### [DESCRIPTION OF THE TASK]
Write out exactly the lines of the material below, beginning at the top and ending at the line that contains "Expected number of".

--------------------

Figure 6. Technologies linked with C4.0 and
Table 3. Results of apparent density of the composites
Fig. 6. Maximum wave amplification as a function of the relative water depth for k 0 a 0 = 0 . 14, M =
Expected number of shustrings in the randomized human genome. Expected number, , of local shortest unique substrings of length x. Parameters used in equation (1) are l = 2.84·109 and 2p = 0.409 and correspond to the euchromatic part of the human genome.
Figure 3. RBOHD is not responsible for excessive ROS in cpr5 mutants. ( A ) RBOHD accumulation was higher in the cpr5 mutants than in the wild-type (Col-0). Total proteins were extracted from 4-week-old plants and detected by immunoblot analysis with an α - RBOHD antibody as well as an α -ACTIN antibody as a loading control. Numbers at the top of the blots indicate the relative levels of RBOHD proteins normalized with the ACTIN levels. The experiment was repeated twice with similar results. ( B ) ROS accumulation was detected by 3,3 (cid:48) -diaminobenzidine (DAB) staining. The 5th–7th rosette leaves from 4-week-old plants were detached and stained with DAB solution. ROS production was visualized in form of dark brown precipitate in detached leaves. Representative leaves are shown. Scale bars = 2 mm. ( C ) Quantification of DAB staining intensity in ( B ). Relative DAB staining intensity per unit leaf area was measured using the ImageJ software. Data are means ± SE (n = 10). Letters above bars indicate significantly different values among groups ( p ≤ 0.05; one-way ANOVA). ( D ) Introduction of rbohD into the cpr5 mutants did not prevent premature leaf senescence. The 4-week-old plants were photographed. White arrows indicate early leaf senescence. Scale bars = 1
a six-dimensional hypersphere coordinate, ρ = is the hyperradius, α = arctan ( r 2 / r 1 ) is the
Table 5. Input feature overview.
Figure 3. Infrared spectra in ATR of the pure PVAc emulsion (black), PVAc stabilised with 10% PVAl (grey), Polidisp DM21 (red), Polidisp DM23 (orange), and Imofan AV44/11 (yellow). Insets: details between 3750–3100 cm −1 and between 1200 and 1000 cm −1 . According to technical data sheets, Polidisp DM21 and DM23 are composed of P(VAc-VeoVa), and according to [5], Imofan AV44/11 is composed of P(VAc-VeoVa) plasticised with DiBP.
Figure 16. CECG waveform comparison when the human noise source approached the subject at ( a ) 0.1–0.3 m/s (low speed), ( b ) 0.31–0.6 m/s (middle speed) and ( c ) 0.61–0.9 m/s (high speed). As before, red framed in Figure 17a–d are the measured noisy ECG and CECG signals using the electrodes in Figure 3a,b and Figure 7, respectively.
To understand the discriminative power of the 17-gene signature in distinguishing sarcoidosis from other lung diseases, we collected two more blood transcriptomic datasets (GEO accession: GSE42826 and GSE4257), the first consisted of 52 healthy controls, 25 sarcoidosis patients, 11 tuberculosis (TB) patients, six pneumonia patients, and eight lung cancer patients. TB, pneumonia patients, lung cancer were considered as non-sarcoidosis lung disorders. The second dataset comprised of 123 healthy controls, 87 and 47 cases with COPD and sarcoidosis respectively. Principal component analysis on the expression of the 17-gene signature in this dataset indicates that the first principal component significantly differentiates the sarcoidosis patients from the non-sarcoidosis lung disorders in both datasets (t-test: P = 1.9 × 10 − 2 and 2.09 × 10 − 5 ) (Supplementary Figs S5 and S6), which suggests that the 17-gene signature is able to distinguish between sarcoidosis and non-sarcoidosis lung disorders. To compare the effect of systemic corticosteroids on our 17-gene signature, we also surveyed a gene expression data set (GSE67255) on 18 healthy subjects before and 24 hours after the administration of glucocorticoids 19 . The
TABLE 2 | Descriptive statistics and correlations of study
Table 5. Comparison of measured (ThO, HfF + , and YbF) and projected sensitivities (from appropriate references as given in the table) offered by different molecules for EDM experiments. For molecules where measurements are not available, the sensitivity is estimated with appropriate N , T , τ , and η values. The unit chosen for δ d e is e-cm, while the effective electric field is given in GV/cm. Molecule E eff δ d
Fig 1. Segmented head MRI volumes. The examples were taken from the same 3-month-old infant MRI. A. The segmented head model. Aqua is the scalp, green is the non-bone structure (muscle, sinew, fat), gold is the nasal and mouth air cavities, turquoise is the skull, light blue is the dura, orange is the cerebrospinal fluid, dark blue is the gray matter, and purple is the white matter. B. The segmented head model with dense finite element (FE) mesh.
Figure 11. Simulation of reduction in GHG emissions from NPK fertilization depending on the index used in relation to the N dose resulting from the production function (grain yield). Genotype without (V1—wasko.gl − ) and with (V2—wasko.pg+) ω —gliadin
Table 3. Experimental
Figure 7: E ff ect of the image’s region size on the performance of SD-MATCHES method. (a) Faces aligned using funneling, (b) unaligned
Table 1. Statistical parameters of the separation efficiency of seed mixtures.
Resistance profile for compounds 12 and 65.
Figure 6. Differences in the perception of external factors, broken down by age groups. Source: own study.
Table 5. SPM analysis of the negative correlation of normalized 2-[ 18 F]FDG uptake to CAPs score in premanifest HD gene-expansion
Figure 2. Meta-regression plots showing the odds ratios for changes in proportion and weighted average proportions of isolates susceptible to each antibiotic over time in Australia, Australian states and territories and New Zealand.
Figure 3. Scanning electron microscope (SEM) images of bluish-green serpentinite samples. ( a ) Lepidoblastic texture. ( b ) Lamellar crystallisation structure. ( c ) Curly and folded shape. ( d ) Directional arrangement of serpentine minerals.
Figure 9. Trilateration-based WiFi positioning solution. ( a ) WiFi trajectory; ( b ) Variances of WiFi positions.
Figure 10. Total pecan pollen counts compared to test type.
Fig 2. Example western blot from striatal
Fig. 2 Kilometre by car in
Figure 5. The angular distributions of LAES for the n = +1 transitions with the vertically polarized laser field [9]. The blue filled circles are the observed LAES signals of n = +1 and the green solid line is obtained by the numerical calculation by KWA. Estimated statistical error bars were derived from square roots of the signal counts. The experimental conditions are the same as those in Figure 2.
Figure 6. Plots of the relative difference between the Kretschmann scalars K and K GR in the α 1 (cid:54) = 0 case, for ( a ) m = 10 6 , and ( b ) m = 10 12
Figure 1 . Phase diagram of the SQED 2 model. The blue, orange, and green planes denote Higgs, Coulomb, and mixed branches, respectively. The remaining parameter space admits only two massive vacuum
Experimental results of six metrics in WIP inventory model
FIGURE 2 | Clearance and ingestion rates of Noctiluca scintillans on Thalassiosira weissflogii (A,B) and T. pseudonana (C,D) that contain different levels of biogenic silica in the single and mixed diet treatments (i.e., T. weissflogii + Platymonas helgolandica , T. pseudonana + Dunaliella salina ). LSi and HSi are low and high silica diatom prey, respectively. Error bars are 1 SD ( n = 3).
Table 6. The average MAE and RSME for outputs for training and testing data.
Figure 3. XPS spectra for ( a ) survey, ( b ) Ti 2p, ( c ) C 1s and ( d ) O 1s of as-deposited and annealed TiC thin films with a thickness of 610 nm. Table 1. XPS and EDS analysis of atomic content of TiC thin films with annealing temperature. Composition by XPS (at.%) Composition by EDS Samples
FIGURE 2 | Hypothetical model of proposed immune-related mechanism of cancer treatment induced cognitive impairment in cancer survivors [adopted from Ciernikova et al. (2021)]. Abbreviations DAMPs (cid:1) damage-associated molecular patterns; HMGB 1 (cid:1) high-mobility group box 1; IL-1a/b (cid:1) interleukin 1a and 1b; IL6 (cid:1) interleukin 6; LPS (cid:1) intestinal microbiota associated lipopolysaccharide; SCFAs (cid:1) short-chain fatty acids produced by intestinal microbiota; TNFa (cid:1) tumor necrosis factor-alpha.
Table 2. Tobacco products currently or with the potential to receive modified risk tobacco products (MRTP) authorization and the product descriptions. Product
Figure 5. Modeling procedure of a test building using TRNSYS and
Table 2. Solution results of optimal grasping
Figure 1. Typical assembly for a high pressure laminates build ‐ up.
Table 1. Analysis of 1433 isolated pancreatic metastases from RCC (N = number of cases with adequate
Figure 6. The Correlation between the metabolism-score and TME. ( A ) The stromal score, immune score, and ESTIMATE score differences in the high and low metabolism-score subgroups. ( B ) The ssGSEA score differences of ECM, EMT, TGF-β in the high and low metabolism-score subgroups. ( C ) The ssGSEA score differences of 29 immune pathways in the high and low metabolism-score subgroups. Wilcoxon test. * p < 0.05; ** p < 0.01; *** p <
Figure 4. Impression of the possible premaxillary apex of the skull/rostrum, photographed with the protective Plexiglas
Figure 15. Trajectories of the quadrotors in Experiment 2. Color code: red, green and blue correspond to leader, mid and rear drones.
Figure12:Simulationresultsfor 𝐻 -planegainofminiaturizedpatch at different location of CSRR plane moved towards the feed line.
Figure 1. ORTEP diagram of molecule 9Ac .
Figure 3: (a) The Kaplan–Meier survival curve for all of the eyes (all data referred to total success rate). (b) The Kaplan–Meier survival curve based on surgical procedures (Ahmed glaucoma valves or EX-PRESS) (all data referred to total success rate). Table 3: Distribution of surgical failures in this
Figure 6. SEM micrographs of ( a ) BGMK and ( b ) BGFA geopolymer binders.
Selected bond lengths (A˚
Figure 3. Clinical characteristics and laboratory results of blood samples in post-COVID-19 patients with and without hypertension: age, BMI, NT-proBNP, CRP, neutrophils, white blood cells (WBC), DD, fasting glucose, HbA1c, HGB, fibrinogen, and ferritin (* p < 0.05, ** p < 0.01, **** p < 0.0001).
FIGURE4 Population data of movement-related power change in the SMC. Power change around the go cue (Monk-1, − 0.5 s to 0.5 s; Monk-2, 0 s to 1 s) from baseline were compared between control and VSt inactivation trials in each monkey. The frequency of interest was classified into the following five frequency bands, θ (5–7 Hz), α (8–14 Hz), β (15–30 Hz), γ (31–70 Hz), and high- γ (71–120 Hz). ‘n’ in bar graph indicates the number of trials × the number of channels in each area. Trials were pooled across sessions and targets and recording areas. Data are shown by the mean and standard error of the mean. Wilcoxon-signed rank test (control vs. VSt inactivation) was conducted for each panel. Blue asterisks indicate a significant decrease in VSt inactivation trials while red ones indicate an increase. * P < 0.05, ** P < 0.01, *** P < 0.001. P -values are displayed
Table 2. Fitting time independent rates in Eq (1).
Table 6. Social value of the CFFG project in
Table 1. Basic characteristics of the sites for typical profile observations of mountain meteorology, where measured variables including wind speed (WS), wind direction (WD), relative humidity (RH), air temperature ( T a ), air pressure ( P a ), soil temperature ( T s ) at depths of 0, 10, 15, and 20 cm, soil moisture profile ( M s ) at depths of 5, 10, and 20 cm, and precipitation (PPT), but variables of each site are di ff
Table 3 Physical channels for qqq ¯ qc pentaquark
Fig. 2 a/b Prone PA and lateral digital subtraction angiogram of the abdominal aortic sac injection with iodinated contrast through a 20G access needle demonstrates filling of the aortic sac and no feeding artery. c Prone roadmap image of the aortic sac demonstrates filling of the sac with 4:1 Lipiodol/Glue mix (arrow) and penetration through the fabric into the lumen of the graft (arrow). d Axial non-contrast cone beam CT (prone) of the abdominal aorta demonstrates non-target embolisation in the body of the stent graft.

--------------------

### [SOLUTION TO THE PROBLEM]
Figure 6. Technologies linked with C4.0 and
Table 3. Results of apparent density of the composites
Fig. 6. Maximum wave amplification as a function of the relative water depth for k 0 a 0 = 0 . 14, M =
Expected number of shustrings in the randomized human genome. Expected number, , of local shortest unique substrings of length x. Parameters used in equation (1) are l = 2.84·109 and 2p = 0.409 and correspond to the euchromatic part of the human genome.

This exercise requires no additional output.